7.1 The Assessee before this court has demonstrated that in Schedule (E), depreciation of fixed assets acquired out of funds other than funds accumulated under section 11(2) has been shown at Rs. 33,03,108/-, which has been claimed as depreciation in the computation of income and charged to the income and expenditure account, whereas depreciation on assets acquired from funds accumulated under section 11(2) amounting to Rs. 52,04,734/- hasnot been claimed as deduction in the computation of income as well as expenditure account for the year.
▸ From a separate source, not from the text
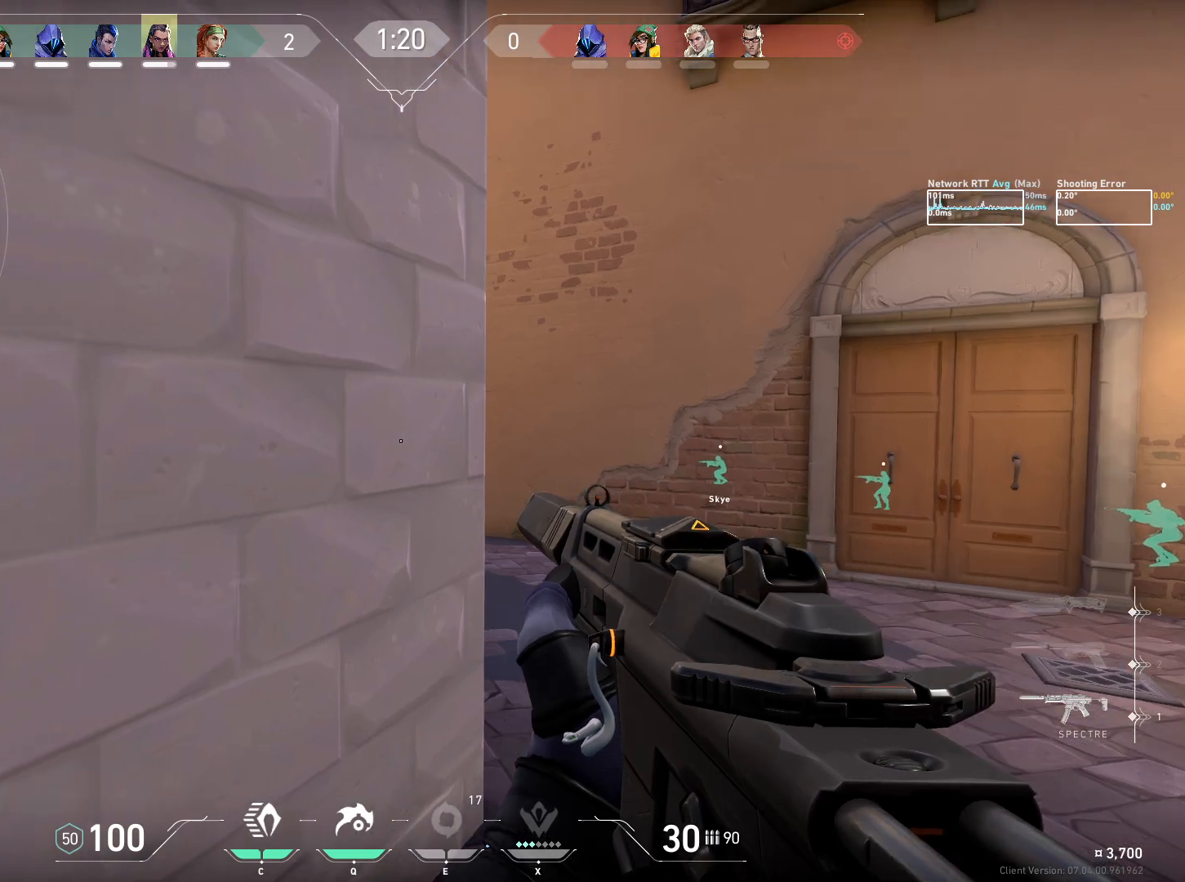
{"keys": ["ctrl", "d"], "mouse": [], "events": [[117, "ctrl", "down"]]}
The Assessee further demonstrated that depreciation of the assets acquired out of accumulation under section 11(2) has been charged to income and expenditure, bearing on reserve and surplus account in the balance sheet, in line with the accounting policies followed by the Assessee respectively from year to year, as detailed below:
The Assessee at last claimed that, it has claimed deduction for depreciation on fixed assets acquired out of funds other than funds accumulated under section 11(2) amounting to Rs. 33,03,108/- in the computation of income, out of the total depreciation charged to its income and expenditure amounting to Rs. 85,07,842/-, in total, which also includes depreciation of fixed assets acquired out of funds accumulated under section 11(2) amounting to Rs.52,04,734/- and has not been claimed as deduction. The Assessee further demonstrated the treatment given by AOs to the identical claims lodged by the Assessee, in the previous and subsequent years, as detailed below:
On the contrary, the Ld. DR refuted the claim of the Assessee and relied on the orders passed by the authorities below.
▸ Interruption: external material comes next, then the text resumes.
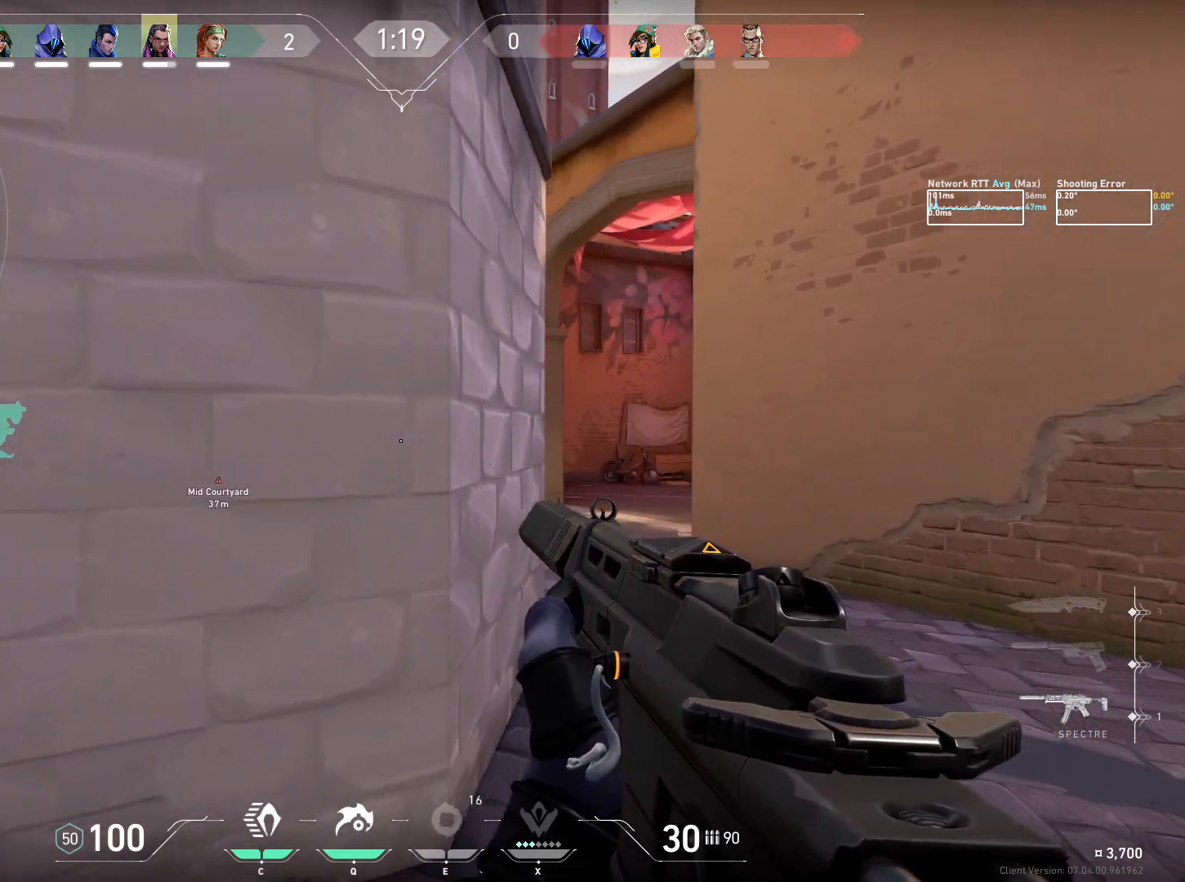
{"keys": ["d"], "mouse": [], "events": [[250, "d", "up"], [267, "ctrl", "up"], [483, "d", "down"]]}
This court observe that the Assessee has bifurcated the fixed assets into two parts as mentioned above and claimed depreciation in the previous and subsequent assessment years. Further, the then AO in the Assessee’s own cases for A.Ys. 2016-17, 2017-18 and 2018-19 allowed the same treatment qua depreciation claimed by the Assessee in a similar pattern. Further, in the A.Ys. 2019-20, 2021-22, 2022-23 and 2023-24, the returns filed by the Assessee were processed vide intimations under section 143(1) of the Act and the cases of the Assessee have not been picked for scrutiny assessment. Therefore, on the aforesaid peculiar facts and circumstances, the question emerges, as to whether the Assessee deserves same treatment as accepted by the Revenue in the previous and subsequent assessment years. This Court observe that the aforesaid facts remained to be examined by the Authorities below, whereas the same are essential and therefore requires to be examined in the context of the related provisions of section 11(6) and thus for just and proper decision of the case and substantial justice, this court deem it appropriate to remand the issue under consideration to the file of the Jurisdictional Assessing Officer for decision afresh, suffice it to say by considering the aforesaid aspects as observed above, in para 6 to 10 of this order and in the context of the relevant provisions of law, as applicable to the issue involved .
In the result, Assessee’s appeal is allowed for statistical purposes.
Order pronounced in the open court on 10.04.2026.